Set VM host maintenance policy


This document describes how to set a virtual machine (VM) instance's host maintenance policy to control how the VM behaves when a host event occurs.

Before you begin

  • If you haven't already, set up authentication. Authentication is the process by which your identity is verified for access to Google Cloud services and APIs. To run code or samples from a local development environment, you can authenticate to Compute Engine as follows.

    Select the tab for how you plan to use the samples on this page:

    Console

    When you use the Google Cloud console to access Google Cloud services and APIs, you don't need to set up authentication.

    gcloud

    1. Install the Google Cloud CLI, then initialize it by running the following command:

      gcloud init
    2. Set a default region and zone.

    REST

    To use the REST API samples on this page in a local development environment, you use the credentials you provide to the gcloud CLI.

      Install the Google Cloud CLI, then initialize it by running the following command:

      gcloud init

Limitations

  • You can't change the host maintenance policy of a preemptible VM. When there is a maintenance event, the preemptible VM stops and it does not migrate. You must manually restart the preempted VM.
  • After you create a VM using an E2 machine type, you can't change the VM's host maintenance settings from MIGRATE to TERMINATE or the other way around.

Available host maintenance properties

You can configure a VM's maintenance behavior, restart behavior, and behavior after a host error occurs with the following properties.

Compute Engine configures each VM with the default values unless you specify otherwise.

During host events, depending on the configured host maintenance policy, VMs that don't support live migration are terminated or automatically restarted.

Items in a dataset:
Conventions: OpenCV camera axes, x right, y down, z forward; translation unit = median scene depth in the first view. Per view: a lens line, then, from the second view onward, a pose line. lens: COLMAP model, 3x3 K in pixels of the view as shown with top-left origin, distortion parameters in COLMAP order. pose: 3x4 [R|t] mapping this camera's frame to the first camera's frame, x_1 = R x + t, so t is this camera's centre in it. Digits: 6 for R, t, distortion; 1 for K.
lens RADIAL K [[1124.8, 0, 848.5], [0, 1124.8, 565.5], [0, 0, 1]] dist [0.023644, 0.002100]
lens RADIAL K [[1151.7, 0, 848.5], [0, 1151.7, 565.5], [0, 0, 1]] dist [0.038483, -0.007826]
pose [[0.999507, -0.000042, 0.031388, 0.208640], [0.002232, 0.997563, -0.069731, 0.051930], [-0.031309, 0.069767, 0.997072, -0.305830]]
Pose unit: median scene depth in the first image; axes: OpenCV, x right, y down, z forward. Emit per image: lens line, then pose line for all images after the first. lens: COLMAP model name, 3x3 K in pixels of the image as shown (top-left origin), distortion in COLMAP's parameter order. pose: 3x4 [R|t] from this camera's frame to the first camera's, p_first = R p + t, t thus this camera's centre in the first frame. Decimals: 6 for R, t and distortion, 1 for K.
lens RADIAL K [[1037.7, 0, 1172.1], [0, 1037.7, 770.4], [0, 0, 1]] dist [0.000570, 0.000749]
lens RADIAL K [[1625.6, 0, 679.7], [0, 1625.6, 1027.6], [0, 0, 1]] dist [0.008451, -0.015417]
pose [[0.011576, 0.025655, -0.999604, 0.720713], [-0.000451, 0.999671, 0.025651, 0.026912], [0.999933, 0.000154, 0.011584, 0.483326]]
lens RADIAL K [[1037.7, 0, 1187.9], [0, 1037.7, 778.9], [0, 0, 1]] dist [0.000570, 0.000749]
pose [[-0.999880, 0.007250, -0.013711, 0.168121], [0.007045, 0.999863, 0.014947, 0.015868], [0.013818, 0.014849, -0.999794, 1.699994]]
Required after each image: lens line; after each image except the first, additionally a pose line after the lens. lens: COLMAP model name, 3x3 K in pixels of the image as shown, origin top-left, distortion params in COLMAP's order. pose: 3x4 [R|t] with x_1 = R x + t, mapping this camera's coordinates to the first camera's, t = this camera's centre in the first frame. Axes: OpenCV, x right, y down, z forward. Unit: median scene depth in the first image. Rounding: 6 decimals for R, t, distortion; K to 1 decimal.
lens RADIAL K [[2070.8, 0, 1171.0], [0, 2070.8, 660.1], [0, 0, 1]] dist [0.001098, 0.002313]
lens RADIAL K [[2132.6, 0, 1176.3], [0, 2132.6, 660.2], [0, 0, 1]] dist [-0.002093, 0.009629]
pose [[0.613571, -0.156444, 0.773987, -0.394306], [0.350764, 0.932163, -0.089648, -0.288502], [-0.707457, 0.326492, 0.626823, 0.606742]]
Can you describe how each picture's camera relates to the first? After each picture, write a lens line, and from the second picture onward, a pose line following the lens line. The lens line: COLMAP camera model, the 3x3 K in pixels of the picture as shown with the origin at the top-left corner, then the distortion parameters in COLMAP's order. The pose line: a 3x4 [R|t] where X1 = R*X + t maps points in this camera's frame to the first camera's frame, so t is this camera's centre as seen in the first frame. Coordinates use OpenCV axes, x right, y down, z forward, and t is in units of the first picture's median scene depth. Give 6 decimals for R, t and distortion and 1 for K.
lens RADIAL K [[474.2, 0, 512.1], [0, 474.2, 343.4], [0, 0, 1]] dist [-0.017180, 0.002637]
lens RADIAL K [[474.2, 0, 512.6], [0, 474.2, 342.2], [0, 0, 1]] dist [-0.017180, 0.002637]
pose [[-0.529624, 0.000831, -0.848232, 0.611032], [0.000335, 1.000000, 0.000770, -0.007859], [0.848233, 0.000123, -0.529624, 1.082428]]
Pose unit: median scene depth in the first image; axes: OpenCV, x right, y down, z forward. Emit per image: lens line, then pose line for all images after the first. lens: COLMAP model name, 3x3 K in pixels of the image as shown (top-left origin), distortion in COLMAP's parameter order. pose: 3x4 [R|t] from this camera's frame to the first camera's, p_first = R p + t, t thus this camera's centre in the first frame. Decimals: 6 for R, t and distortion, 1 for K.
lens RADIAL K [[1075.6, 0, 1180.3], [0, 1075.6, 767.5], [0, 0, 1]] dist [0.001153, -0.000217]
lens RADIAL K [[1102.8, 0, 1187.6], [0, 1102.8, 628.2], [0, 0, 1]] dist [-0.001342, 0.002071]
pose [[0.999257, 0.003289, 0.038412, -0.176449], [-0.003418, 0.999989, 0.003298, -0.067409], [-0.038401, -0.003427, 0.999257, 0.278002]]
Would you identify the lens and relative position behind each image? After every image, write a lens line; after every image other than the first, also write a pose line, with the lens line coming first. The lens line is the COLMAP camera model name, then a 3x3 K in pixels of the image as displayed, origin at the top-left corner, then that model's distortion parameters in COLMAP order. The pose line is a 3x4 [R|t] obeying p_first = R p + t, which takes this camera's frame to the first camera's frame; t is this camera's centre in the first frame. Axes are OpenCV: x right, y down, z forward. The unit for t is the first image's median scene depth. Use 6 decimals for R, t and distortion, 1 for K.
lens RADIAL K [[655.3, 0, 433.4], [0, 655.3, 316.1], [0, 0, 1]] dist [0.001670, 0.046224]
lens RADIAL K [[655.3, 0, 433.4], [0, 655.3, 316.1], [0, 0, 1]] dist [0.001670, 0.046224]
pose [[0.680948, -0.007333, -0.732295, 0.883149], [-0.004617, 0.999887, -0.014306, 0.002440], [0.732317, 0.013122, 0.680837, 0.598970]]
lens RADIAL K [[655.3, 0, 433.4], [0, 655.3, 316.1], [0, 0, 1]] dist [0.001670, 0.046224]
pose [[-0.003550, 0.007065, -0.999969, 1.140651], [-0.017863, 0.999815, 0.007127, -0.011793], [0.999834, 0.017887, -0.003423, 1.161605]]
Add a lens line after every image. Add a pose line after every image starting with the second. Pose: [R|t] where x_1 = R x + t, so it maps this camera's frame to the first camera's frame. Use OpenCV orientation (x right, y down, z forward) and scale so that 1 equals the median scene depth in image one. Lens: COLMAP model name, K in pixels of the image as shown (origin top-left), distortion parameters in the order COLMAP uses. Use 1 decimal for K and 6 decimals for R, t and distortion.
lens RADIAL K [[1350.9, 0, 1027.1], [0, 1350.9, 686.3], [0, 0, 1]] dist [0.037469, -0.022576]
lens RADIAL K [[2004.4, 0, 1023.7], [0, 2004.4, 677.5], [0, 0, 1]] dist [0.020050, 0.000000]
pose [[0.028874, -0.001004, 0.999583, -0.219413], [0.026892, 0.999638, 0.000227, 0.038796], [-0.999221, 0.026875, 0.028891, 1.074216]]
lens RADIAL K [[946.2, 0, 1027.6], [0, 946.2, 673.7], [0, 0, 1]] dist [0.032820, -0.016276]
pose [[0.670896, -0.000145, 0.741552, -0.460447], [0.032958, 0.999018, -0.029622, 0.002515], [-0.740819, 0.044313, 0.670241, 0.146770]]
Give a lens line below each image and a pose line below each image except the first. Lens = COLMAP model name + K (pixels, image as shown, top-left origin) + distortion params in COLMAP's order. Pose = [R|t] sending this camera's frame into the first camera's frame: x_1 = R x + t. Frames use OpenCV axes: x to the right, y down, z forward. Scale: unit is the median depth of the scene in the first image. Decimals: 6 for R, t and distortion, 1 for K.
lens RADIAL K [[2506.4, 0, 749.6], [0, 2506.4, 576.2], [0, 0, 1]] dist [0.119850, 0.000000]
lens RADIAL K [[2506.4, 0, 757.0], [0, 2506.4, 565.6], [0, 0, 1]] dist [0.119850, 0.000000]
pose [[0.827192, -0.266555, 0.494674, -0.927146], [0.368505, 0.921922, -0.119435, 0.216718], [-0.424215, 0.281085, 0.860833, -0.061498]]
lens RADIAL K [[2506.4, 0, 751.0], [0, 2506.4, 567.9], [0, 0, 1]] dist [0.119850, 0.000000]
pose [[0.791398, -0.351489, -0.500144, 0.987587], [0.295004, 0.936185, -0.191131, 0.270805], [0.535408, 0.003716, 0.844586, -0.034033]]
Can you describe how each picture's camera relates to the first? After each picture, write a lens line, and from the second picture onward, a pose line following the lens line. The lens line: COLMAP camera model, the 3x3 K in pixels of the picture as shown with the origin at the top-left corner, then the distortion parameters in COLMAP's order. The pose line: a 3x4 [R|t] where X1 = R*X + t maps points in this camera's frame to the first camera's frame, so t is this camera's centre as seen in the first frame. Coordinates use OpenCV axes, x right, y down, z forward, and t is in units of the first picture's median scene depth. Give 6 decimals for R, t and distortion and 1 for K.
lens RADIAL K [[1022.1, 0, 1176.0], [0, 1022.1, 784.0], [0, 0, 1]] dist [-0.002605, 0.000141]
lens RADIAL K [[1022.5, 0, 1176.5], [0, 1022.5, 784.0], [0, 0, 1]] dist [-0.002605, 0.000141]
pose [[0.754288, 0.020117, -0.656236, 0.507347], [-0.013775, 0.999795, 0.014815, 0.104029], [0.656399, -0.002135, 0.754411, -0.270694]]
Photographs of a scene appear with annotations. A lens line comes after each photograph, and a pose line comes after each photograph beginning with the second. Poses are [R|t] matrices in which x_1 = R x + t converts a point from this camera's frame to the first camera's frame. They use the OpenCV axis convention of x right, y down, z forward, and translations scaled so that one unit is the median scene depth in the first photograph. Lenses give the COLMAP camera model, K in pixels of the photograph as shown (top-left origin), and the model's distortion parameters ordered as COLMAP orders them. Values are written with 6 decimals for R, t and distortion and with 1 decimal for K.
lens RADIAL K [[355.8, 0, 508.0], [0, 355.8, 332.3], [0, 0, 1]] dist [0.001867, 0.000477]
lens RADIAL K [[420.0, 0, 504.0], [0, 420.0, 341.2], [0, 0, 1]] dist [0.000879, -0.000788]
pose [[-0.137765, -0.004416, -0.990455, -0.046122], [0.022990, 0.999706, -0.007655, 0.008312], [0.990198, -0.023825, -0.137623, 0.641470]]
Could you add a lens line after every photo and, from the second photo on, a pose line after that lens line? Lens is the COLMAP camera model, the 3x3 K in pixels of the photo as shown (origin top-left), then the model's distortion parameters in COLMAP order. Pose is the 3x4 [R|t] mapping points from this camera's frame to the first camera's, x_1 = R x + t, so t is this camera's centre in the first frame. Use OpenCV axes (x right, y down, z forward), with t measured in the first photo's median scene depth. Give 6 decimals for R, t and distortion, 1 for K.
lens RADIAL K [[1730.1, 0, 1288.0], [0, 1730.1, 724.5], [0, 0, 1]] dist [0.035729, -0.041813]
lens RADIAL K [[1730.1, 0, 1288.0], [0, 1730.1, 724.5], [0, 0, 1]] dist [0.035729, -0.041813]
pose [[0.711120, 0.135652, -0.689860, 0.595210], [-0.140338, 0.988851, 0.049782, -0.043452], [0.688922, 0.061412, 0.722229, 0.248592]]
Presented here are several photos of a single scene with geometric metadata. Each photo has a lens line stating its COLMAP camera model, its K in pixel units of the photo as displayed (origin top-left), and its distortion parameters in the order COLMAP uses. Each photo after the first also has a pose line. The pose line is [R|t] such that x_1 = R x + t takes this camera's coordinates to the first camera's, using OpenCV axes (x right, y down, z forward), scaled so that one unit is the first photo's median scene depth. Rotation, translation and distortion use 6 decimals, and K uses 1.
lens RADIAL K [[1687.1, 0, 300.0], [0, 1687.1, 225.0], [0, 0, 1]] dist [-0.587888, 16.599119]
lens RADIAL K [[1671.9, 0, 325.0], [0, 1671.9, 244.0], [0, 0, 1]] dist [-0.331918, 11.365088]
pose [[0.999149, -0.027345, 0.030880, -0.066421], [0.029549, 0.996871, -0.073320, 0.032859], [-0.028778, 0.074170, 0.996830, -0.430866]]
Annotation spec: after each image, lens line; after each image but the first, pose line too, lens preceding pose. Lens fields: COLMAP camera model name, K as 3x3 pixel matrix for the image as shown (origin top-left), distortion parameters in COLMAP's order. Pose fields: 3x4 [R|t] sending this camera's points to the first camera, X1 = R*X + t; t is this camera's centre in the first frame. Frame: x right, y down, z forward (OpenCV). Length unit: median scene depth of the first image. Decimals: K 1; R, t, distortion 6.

** What is being asked **
Quote the VM host maintenance page word for word, from "You can configure" up to and including "or automatically restarted.". The data is unrelated to the VM host maintenance page and stands apart from it.

** Task answer **
You can configure a VM's maintenance behavior, restart behavior, and behavior after a host error occurs with the following properties.

Compute Engine configures each VM with the default values unless you specify otherwise.

During host events, depending on the configured host maintenance policy, VMs that don't support live migration are terminated or automatically restarted.